_Records to process:_
-=-=-

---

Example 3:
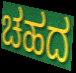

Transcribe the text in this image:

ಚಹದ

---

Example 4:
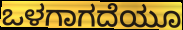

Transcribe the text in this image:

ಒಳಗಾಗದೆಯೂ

-=-=-

_Written task:_
Reproduce the data above with every "Transcribe" switched to "Write out" and everything else left as it is. Omit the pictures.

_Output for this task:_
---

Example 3:

Write out the text in this image:

ಚಹದ

---

Example 4:

Write out the text in this image:

ಒಳಗಾಗದೆಯೂ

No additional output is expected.